In what can only be described as a stunning case of confusion between the Section 410 evidentiary presumption afforded certain copyright registrations and a fraud on the Copyright Office challenge to the underlying validity of a copyright registration, a court in the Central District of California refused to even consider a defendant’s challenge to the plaintiff’s copyright ownership merely because the plaintiff had obtained a registration falsely listing itself as the author of a fabric design.
In L.A. Printex Industries, Inc. v. Macy’s Retail Holdings, Inc., the plaintiff was a garment textile company that had obtained a graphic design from an Italian studio, scanned the design into a computer, reduced the size of the image and repeated the design to create a pattern, which was then used as a fabric design. The plaintiff sued Macy’s for selling garments with what it alleged were similar fabric designs.
Macy’s moved for summary judgment on numerous grounds that will be familiar to any of us who have litigated fabric design cases, including lack of originality and ownership. The plaintiff had obtained a registration for the fabric design, listing itself (not the Italian design studio) as the sole original author of the design. It was undisputed, however, that the design was actually acquired from the Italian studio, and Macy’s argued (among other things) that the alleged transfer of rights from the Italian studio to the Plaintiff was invalid because it was not signed by the artist who created the design. Italian law does not recognize work made for hire, Macy’s argued, and therefore any purported transfer from the corporate studio was insufficient.

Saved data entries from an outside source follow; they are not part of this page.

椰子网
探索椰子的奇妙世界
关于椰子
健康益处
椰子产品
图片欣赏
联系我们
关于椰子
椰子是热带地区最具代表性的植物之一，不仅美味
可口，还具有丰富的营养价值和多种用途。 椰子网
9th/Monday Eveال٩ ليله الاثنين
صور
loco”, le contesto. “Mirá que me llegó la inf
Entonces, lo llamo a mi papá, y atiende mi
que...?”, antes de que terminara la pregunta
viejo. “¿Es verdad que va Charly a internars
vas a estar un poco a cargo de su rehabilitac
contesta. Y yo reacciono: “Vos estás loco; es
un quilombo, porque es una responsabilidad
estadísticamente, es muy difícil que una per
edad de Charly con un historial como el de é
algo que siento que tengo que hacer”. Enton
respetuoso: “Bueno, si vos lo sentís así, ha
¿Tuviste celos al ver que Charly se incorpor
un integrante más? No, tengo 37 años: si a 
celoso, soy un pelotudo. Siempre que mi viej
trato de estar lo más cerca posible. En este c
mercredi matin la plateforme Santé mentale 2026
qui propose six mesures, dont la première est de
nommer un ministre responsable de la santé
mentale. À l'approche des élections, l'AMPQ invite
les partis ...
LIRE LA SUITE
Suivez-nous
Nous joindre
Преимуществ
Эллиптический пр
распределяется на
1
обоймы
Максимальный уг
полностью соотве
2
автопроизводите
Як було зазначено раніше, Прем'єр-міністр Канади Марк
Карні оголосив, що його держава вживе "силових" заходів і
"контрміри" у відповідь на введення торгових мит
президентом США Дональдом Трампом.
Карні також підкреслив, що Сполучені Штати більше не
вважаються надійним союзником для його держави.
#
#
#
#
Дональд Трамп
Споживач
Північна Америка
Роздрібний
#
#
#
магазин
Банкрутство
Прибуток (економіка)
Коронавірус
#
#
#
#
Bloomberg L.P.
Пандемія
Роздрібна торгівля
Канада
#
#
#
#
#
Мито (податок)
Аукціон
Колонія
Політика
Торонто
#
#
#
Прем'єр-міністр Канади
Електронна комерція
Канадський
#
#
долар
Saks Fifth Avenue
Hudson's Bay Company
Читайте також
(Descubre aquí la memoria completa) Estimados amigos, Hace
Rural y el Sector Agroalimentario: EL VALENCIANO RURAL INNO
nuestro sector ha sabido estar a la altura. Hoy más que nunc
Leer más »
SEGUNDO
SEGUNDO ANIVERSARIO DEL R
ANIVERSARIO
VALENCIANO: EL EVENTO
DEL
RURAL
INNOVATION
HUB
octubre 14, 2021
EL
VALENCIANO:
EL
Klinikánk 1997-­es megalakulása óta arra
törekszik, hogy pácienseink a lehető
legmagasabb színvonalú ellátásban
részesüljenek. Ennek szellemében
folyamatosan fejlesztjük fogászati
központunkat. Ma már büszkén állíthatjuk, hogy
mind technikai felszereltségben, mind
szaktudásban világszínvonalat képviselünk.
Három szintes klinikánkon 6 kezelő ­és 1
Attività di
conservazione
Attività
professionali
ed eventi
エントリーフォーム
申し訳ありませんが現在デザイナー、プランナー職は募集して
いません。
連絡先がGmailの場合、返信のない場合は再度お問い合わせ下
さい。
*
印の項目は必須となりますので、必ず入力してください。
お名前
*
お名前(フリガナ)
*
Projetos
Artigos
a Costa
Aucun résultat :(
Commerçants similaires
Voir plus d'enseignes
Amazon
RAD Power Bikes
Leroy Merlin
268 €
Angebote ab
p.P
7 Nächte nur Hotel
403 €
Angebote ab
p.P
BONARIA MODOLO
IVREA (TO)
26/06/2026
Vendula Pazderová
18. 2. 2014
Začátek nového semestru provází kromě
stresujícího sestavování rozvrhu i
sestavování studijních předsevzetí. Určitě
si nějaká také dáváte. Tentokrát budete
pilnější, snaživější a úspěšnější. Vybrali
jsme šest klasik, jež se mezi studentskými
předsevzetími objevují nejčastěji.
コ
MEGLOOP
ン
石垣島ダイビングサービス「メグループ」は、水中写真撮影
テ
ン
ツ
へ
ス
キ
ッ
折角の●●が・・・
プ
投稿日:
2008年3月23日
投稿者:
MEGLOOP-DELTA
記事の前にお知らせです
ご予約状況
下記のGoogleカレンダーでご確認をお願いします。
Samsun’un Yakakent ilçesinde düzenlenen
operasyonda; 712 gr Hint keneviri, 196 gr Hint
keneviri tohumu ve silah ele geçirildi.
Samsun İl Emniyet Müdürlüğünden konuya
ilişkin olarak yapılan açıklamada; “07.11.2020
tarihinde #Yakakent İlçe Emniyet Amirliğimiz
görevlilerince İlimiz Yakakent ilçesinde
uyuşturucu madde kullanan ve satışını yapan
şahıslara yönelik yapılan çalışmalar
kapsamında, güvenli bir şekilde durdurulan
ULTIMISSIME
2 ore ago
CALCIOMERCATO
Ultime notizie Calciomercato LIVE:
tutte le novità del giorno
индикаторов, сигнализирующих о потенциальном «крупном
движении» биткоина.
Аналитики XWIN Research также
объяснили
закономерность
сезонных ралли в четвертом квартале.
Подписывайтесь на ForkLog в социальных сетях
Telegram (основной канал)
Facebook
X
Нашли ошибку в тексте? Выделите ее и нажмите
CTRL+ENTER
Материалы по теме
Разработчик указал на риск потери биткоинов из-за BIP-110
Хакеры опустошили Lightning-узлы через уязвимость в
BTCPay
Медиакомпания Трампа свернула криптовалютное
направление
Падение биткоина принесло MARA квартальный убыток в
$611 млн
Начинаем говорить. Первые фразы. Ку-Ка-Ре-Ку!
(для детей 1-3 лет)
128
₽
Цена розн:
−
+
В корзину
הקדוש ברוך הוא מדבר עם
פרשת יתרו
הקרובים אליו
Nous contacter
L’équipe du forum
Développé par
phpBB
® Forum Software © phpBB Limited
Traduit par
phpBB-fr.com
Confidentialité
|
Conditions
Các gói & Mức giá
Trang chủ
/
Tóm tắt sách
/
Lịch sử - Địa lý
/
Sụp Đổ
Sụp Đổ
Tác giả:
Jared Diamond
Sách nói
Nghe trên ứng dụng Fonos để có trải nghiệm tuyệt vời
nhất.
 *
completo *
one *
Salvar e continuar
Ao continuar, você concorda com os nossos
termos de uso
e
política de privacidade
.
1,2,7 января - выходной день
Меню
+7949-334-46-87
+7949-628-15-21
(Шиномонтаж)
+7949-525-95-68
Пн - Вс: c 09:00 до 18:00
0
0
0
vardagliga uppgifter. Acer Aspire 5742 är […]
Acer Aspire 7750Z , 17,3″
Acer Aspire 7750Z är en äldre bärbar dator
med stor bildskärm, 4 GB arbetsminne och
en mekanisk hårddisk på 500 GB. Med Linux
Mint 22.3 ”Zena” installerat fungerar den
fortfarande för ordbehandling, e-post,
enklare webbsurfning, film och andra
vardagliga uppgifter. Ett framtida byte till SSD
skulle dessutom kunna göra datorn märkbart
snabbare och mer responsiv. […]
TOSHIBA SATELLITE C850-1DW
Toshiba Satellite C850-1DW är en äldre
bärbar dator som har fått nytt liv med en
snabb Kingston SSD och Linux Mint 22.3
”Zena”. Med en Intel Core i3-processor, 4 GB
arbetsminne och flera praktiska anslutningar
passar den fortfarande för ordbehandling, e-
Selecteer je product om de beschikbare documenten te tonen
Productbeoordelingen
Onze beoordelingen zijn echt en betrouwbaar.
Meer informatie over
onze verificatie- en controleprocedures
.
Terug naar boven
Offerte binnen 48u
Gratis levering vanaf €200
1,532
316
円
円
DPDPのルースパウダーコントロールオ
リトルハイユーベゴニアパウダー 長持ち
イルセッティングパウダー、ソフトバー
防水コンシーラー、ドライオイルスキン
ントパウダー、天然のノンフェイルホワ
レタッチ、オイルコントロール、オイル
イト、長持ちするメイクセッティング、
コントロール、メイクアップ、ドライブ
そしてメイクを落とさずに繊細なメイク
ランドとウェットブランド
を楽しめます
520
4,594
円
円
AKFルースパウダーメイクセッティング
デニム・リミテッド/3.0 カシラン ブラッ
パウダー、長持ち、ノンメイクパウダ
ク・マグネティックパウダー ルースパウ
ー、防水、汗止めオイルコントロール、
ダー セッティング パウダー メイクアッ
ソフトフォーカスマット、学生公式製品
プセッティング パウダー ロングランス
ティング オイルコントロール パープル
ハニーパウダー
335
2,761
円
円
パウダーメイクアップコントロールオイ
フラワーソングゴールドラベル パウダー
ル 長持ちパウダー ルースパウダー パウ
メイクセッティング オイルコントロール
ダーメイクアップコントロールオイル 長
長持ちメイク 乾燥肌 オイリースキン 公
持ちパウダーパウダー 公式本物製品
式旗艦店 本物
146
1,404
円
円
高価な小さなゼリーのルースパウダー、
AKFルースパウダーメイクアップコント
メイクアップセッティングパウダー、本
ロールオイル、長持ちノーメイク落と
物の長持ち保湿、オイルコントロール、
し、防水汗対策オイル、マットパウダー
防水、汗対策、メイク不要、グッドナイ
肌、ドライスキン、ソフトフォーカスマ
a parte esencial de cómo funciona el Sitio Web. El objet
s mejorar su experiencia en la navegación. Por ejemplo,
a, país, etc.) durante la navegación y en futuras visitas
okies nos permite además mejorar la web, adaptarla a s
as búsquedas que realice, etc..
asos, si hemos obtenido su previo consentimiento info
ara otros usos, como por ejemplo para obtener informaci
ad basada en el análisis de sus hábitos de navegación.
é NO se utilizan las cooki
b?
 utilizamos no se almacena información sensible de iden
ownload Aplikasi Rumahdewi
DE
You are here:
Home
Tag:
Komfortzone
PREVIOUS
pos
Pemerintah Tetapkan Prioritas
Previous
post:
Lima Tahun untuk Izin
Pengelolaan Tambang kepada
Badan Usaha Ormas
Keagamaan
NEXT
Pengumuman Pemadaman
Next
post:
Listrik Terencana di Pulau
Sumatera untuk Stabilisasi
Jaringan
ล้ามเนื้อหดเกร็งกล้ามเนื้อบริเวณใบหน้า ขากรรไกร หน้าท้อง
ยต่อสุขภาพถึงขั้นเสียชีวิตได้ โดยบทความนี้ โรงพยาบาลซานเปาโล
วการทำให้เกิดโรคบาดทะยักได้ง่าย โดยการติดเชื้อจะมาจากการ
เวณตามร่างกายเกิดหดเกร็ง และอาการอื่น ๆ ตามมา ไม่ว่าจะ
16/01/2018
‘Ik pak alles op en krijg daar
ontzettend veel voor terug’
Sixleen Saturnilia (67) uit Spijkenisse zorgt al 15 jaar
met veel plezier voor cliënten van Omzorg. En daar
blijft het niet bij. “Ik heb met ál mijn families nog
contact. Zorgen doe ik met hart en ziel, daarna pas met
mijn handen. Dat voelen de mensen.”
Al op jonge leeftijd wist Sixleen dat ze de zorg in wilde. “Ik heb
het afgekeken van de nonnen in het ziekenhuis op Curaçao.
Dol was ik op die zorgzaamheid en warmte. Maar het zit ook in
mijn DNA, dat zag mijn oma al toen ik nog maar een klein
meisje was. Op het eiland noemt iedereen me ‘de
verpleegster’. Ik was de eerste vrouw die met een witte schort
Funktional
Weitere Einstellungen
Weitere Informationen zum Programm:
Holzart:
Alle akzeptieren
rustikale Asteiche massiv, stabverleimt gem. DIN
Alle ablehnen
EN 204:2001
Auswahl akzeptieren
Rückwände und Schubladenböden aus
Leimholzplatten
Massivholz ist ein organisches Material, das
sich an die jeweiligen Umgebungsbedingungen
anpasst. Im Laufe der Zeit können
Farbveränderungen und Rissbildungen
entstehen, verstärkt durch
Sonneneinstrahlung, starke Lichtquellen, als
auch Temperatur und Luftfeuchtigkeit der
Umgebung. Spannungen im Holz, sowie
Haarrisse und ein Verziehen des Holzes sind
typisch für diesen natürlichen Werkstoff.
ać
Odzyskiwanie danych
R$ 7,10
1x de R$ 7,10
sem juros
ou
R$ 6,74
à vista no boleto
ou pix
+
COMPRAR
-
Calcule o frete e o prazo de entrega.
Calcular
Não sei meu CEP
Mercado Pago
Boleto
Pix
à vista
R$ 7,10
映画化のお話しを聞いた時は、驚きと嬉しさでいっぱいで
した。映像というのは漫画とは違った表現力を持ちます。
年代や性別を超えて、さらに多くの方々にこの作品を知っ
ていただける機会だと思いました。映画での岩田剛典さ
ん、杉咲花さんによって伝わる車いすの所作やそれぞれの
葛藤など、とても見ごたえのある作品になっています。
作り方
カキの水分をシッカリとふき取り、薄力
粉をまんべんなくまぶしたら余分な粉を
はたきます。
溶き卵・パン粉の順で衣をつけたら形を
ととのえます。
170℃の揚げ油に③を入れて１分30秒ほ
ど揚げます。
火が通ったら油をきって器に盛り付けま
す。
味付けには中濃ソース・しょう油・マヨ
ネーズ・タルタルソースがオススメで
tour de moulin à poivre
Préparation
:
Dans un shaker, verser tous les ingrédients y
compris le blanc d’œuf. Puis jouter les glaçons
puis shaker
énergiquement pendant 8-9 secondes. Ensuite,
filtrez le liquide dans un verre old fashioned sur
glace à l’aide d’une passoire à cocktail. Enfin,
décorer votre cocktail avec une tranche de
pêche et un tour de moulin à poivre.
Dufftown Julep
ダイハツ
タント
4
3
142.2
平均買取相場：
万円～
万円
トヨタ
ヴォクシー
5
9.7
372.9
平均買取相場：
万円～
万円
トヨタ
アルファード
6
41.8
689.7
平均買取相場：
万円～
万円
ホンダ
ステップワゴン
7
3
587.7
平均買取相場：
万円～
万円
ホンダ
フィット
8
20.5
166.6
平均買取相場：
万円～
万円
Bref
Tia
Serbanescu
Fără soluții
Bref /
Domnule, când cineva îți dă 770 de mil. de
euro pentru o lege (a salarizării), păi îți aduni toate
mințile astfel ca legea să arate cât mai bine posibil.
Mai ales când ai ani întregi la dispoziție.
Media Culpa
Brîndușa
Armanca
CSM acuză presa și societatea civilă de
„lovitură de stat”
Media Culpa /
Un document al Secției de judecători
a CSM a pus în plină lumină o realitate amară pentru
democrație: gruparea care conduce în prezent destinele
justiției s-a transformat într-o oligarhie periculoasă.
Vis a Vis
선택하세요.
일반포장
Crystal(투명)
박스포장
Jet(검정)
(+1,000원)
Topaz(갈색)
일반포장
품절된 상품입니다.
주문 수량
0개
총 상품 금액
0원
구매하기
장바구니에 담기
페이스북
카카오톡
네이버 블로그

The court refused to even consider the argument, however, on the ground that the registration entitled plaintiff to a presumption that it owned the copyright, and that the work was original. Inexplicably, the court held that even where the claim of ownership (by original authorship) in the registration is false, the Section 410 presumption of ownership from that false claim still applies and can only be rebutted by proving fraud on the Copyright Office. But fraud on the Copyright Office pertains solely to the validity of a registration as a prerequisite to litigation. It has nothing to do with the wholly separate evidentiary issue of the Section 410 presumption.
The court used this inapposite reasoning to turn the rebuttable presumption of Section 410 into an irrebutable presumption, and refused to consider the sufficiency of the true chain of title. The court claimed that Macy’s had not introduced any evidence to rebut the presumption, but this is clearly wrong. The purported transfer of rights from the Italian design studio was obviously evidence rebutting the plaintiff’s claim of original authorship and also would be insufficient (in the absence of work for hire treatment under Italian law, which the court never addressed) to support the plaintiff’s ownership claim.